Sri Lanka will request the extradition of an ex-central bank chief in relation to a $74 million insider trading scam, the attorney-general said Monday (2), months after Colombo accused Singapore of sheltering him.

Arjuna Mahendran, a Singapore national of Sri Lankan origin, was accused in 2015 of passing sensitive information to his bond-dealer son-in-law to make millions in undue profits.


"Documents amounting to 21,000 pages were submitted to the Ministry of Foreign Affairs and the Ministry of Defence today to be lodged with Singapore," the attorney-general's spokeswoman Nishara Jayaratne said.

She said Mahendran had been indicted in June for causing losses of more than $11 million to the state.

Mahendran and his son-in-law are accused of manipulating bond auctions in 2015 and 2016.

He was named a key suspect in the scam in February last year and fled abroad, failing to appear in court to respond to charges.
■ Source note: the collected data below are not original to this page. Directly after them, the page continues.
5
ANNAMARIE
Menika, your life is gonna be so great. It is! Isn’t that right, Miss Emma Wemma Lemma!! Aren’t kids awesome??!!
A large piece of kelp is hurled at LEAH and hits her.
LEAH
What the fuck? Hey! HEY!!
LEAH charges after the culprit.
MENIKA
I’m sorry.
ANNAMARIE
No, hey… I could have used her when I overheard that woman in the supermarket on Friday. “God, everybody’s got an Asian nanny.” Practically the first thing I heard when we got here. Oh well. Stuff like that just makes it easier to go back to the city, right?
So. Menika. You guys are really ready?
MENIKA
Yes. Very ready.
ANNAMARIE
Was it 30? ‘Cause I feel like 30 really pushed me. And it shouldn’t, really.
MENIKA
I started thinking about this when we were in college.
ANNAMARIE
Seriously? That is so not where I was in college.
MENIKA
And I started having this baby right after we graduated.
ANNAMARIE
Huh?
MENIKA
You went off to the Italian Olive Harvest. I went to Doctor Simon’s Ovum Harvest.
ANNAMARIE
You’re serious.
A damning presidential report into the scandal also accused Mahendran of insider trading and recommended the state recover its losses from the pair.

The country's central bank has launched a forensic audit to determine whether there was further insider trading during Mahendran's tenure between January 2015 and June 2016.

Mahendran is believed to be in Singapore and in March, Sri Lankan President Maithripala Sirisena accused the island state's Prime Minister Lee Hsien Loong of sheltering him.

But Singapore insisted that Colombo's request to send back Mahendran was incomplete.

Sri Lanka's chief prosecutor said authorities had by Monday completed the legal requirements to formally lodge an extradition request with Singapore.

The allegations deepened acrimony between Sirisena and his coalition partner Prime Minister Ranil Wickremesinghe, who handpicked Mahendran to head the central bank.